To quote someone else:
"White noise is a sound that contains every frequency within the range of human hearing (generally from 20 hertz to 20 kHz) in equal amounts. Most people perceive this sound as having more high-frequency content than low, but this is not the case. This perception occurs because each successive octave has twice as many frequencies as the one preceding it. For example, from 100 Hz to 200 Hz, there are one hundred discrete frequencies. In the next octave (from 200 Hz to 400 Hz), there are two hundred frequencies."

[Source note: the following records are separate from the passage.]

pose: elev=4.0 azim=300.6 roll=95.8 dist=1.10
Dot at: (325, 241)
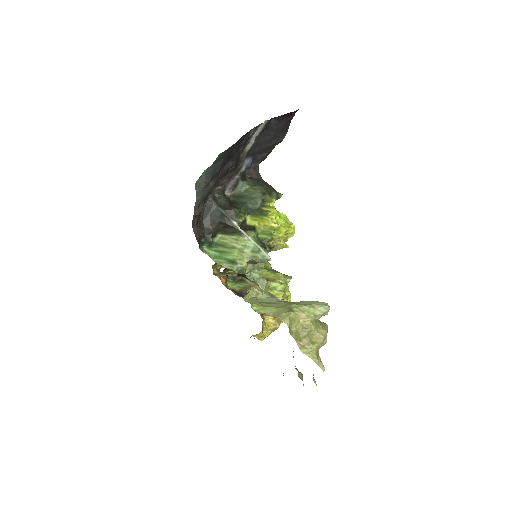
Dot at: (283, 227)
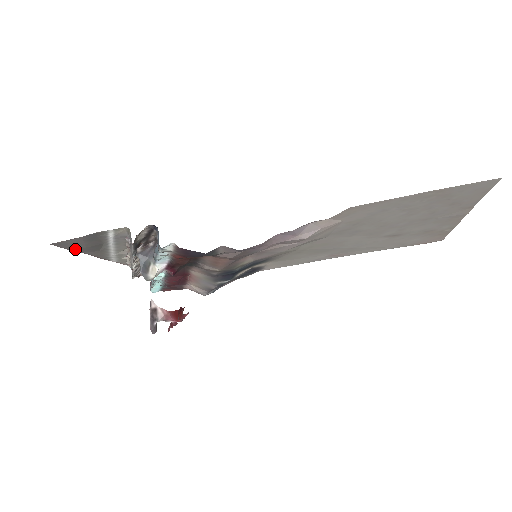
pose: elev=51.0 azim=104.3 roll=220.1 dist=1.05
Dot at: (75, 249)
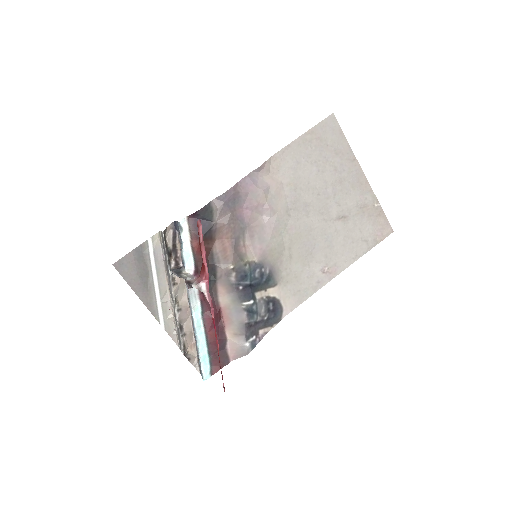
Dot at: (130, 281)
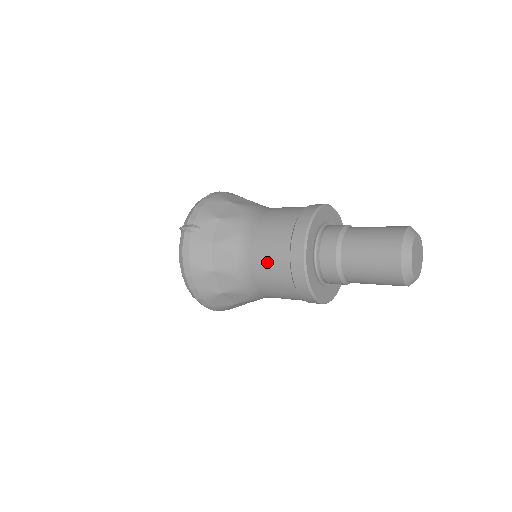
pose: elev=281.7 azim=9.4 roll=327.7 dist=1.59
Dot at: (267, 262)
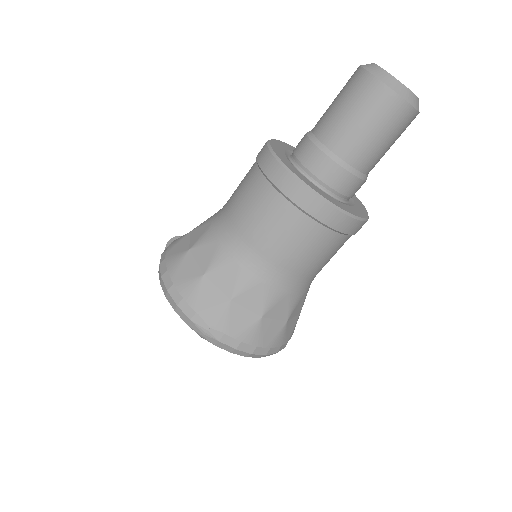
Dot at: (239, 192)
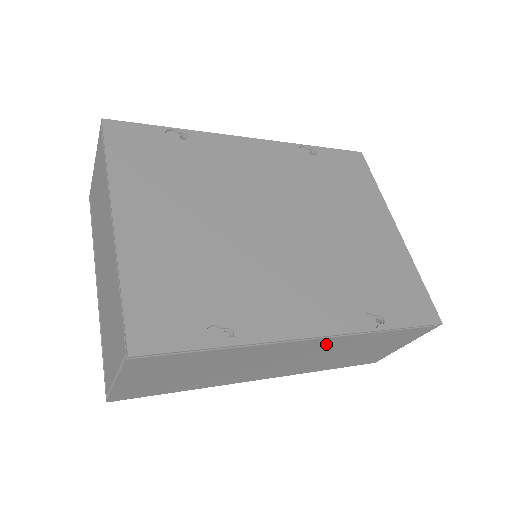
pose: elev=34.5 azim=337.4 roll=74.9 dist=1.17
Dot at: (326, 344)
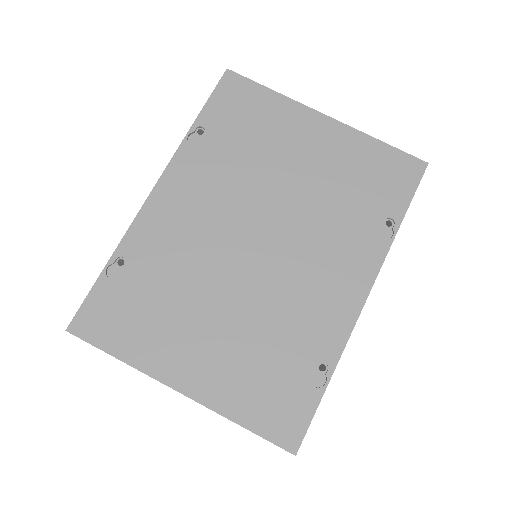
Dot at: occluded
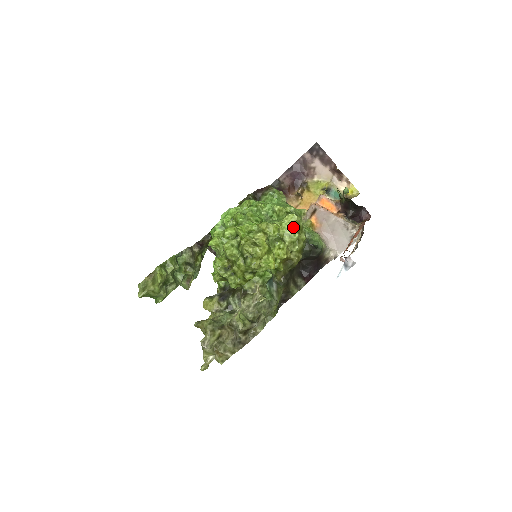
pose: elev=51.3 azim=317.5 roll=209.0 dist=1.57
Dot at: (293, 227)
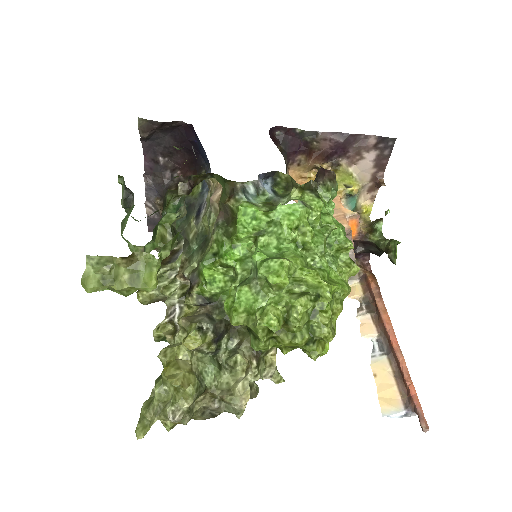
Dot at: occluded
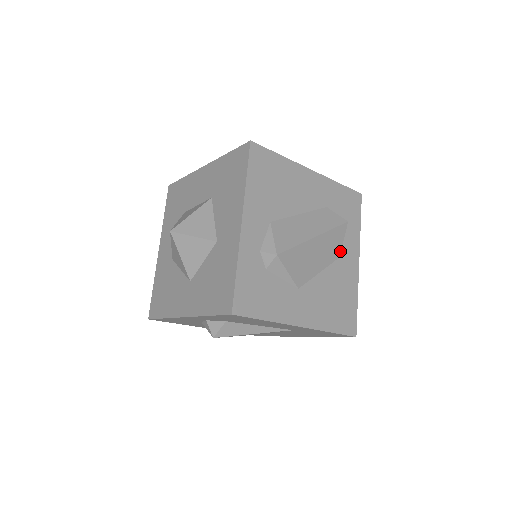
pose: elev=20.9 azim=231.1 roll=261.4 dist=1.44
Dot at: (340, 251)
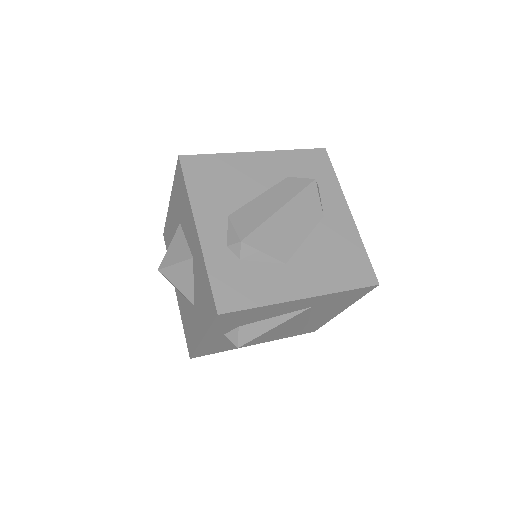
Dot at: (321, 210)
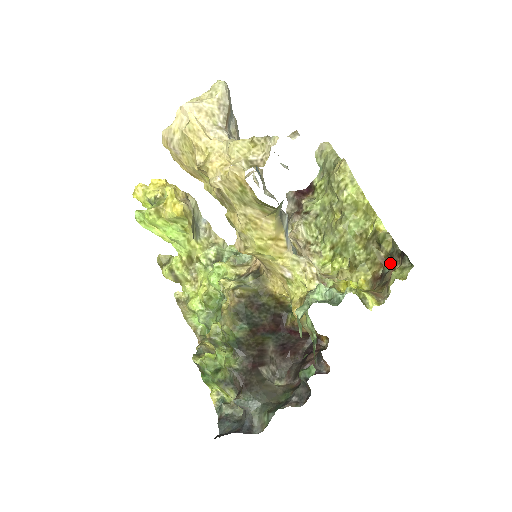
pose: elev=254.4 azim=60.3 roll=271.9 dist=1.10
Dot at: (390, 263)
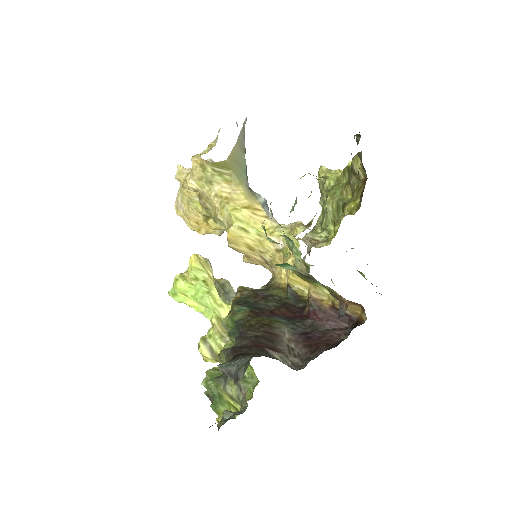
Dot at: (364, 169)
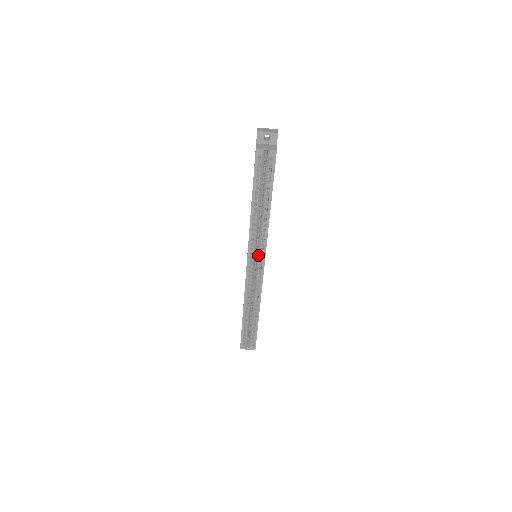
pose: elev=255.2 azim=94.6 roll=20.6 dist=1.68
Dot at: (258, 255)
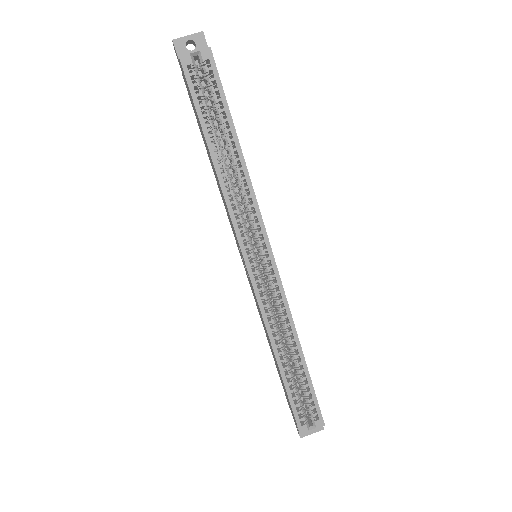
Dot at: (256, 242)
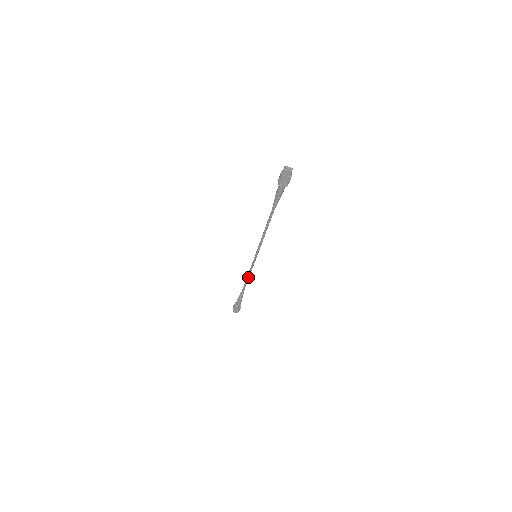
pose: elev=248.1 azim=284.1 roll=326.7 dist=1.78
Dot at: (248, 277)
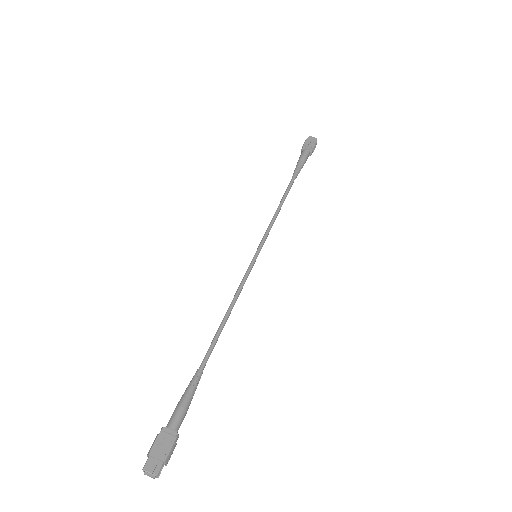
Dot at: (229, 310)
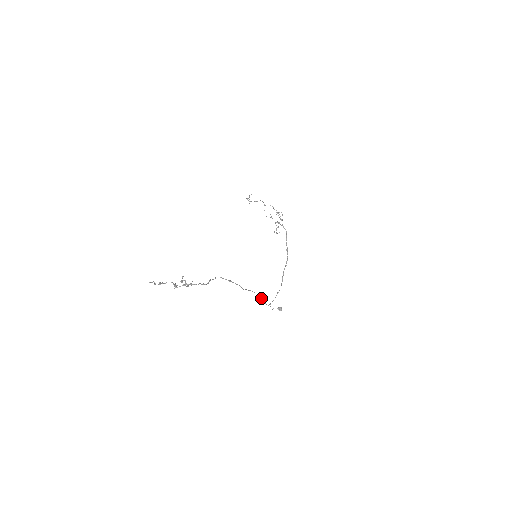
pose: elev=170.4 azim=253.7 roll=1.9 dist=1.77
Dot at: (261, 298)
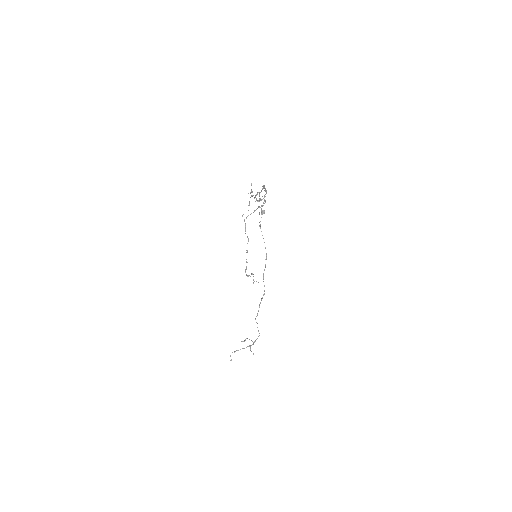
Dot at: occluded
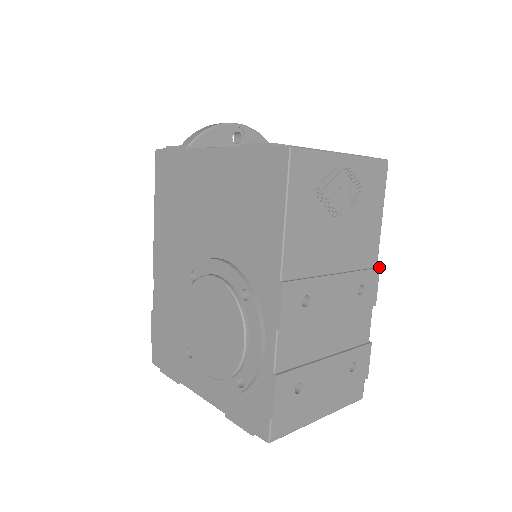
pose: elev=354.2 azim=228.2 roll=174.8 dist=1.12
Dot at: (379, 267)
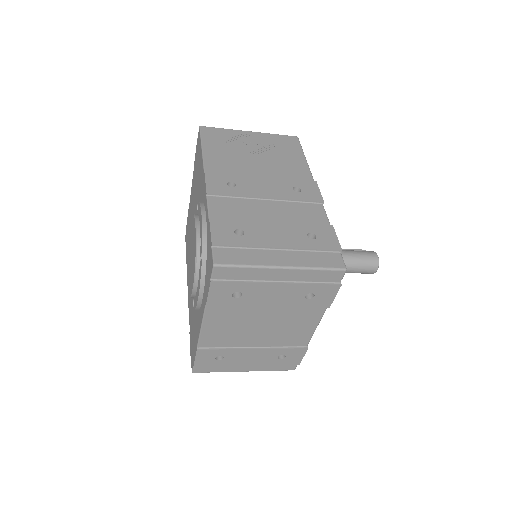
Dot at: (315, 182)
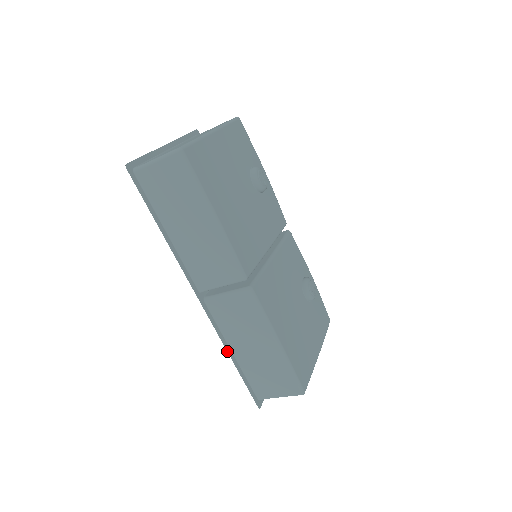
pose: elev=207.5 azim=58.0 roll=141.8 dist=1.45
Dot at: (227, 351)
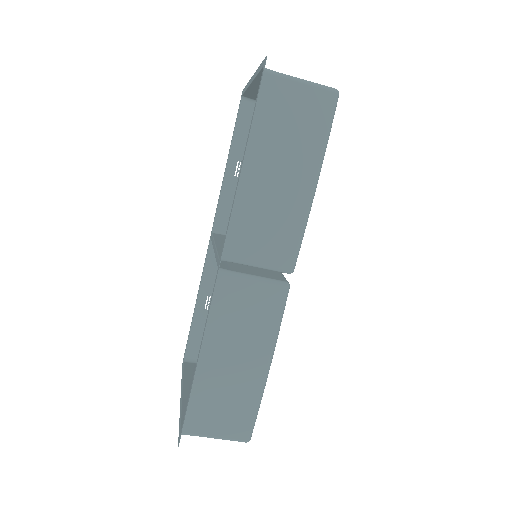
Dot at: (200, 350)
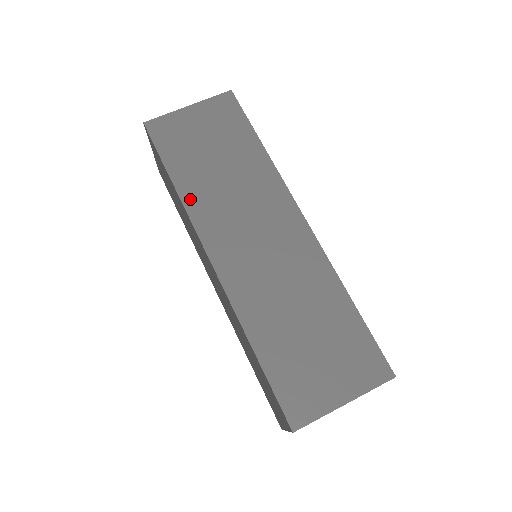
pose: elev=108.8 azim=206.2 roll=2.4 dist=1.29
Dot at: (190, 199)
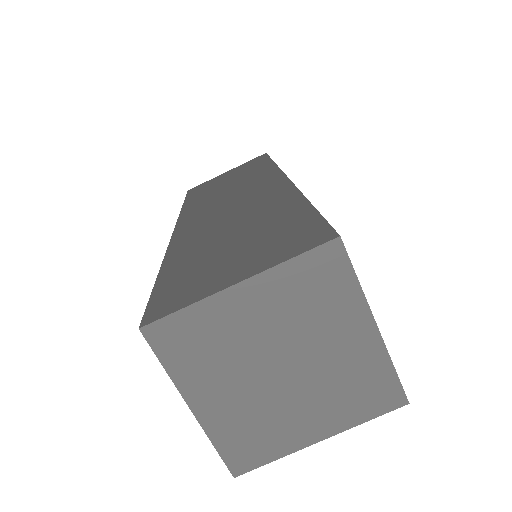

"Pink noise is a variant of white noise. Pink noise is white noise that has been filtered to reduce the volume at each octave. This is done to compensate for the increase in the number of frequencies per octave. Each octave is reduced by 6 decibels, resulting in a noise sound wave that has equal energy at every octave."
Therefore my understanding of how you would create pink noise is to 2nd order low pass filter white noise, with the 6dB point (cutoff frequency) at 200Hz. The second order filter will give you the 6dB/ocatave dropoff as frequency increases.
If you have LabVIEW 7 you may do this with two express VI's. Here's what I did:
- Express VI: Simulate Signal
- Signal type: DC
- Offset: 0
- Check the option for Add Noise: White Noise / Gaussian White Noise
- Set Samples per second (Hz) to: 44100 (This gives us good CD quality white noise 🙂
- Express VI: Filter
- Type: Lowpass
- Cutoff Frequency (Hz): 200
- IIR/FIR: IIR
- Topology: Butterworth
- Order: 2
When these are finished, wire the Simulate Signal--DC with Gaussian Noise Output to the Filter--Signal input. The output of the filter will be pink noise.
For comparison use two of the Spectral Measurement Express VI, one for the input signals to the filter (white noise) and one for the output signals (pink noise). Configure these to show power spectrum or power spectral density and create graph indicators for their outputs. Map the x-axis of these graphs to logarithmic, auto-scaling off (with the same scale values for both), and you will see that the filter input signal has a fairly constant spectral density, while the output signal has a fairly linear decay as frequency increases.